-- Opening Marker --

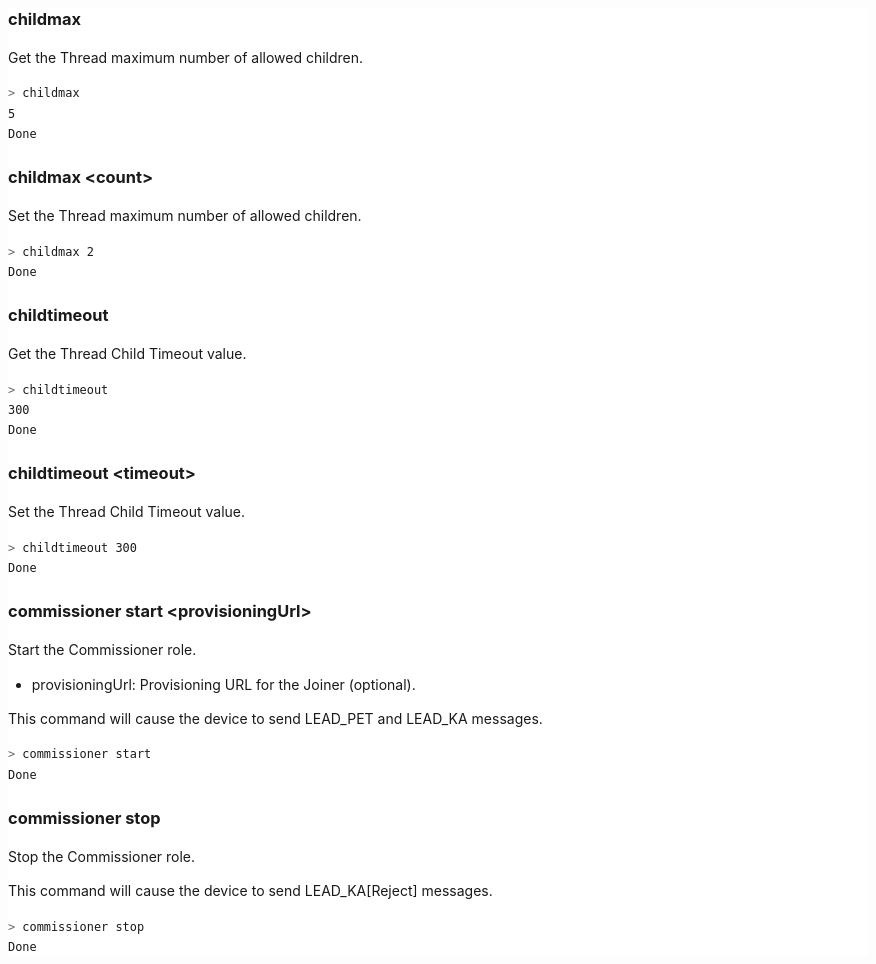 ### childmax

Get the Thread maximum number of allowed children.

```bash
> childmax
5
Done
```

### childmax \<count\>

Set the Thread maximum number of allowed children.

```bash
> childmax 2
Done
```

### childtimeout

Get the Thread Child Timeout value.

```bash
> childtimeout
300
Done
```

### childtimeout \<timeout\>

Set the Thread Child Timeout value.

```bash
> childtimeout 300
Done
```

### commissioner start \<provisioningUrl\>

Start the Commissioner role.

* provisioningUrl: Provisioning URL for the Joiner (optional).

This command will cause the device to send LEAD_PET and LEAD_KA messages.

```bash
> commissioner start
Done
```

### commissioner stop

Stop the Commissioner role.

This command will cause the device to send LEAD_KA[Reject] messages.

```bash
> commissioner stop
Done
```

-- Closing Marker --
-- Opening Marker --

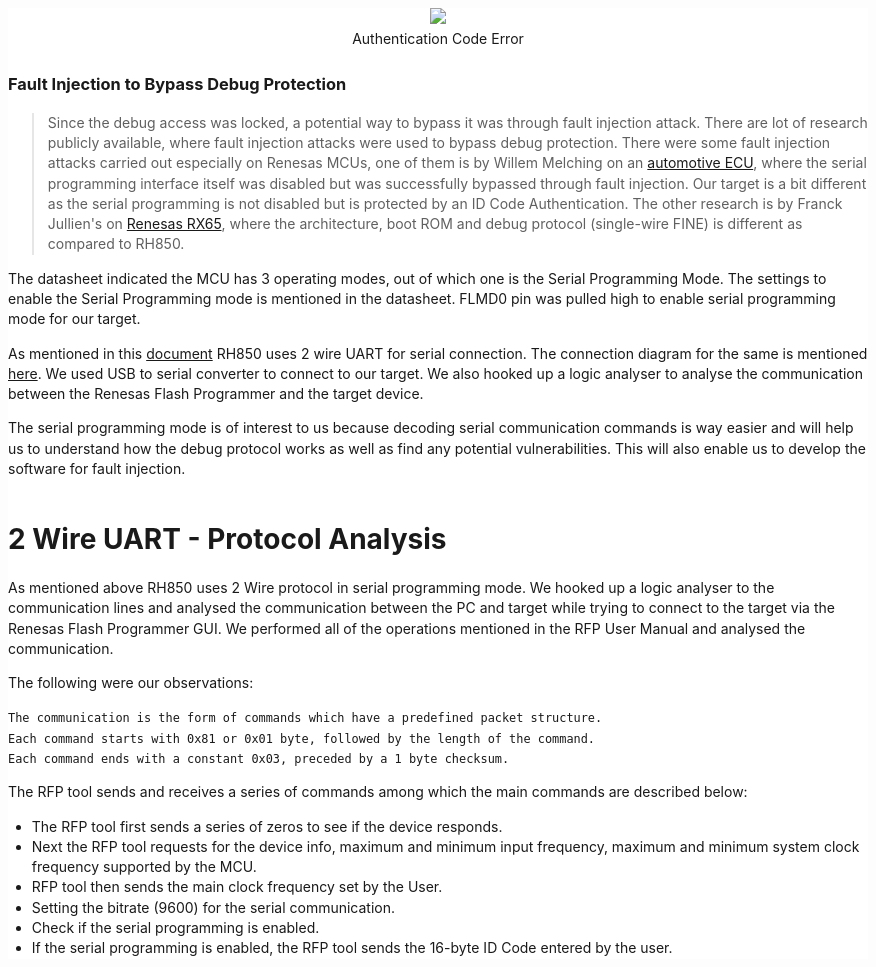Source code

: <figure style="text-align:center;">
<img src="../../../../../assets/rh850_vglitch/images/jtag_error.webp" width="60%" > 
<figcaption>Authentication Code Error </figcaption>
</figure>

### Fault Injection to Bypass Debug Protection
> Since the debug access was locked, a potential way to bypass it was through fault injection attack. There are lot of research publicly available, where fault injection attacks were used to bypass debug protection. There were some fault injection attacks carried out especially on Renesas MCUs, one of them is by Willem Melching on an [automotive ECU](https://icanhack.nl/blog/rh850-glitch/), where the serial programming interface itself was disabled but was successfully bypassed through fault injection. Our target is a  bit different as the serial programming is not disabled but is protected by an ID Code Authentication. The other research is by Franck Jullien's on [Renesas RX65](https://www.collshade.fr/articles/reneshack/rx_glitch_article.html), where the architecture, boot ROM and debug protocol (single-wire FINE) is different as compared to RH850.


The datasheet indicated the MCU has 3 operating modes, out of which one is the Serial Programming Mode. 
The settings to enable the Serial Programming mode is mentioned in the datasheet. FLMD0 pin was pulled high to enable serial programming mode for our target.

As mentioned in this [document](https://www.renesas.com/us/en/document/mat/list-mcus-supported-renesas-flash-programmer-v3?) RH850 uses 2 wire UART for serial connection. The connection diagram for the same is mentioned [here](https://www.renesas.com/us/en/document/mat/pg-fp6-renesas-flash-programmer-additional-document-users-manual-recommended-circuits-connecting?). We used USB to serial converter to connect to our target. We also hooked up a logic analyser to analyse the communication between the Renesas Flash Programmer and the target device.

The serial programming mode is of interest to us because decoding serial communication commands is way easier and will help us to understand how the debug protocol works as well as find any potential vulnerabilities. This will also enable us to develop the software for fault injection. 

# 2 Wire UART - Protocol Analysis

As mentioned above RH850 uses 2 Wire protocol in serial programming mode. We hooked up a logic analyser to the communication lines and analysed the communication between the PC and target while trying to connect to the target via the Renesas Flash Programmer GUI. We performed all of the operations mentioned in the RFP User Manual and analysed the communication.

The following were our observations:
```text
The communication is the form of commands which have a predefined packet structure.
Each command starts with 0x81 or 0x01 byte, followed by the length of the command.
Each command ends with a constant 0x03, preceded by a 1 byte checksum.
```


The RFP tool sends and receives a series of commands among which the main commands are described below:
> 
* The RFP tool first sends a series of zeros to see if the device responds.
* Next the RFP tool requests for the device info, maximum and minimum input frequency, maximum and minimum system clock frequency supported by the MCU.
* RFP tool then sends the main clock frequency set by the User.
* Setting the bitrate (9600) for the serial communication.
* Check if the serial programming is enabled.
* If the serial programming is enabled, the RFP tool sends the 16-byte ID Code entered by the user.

-- Closing Marker --

## Task statement
Find the line with "Get the Thread maximum" in the entries above. Retype it and each line after it, exactly, through the line with "the Joiner (optional).", and stop there.

## Result for this task
Get the Thread maximum number of allowed children.

```bash
> childmax
5
Done
```

### childmax \<count\>

Set the Thread maximum number of allowed children.

```bash
> childmax 2
Done
```

### childtimeout

Get the Thread Child Timeout value.

```bash
> childtimeout
300
Done
```

### childtimeout \<timeout\>

Set the Thread Child Timeout value.

```bash
> childtimeout 300
Done
```

### commissioner start \<provisioningUrl\>

Start the Commissioner role.

* provisioningUrl: Provisioning URL for the Joiner (optional).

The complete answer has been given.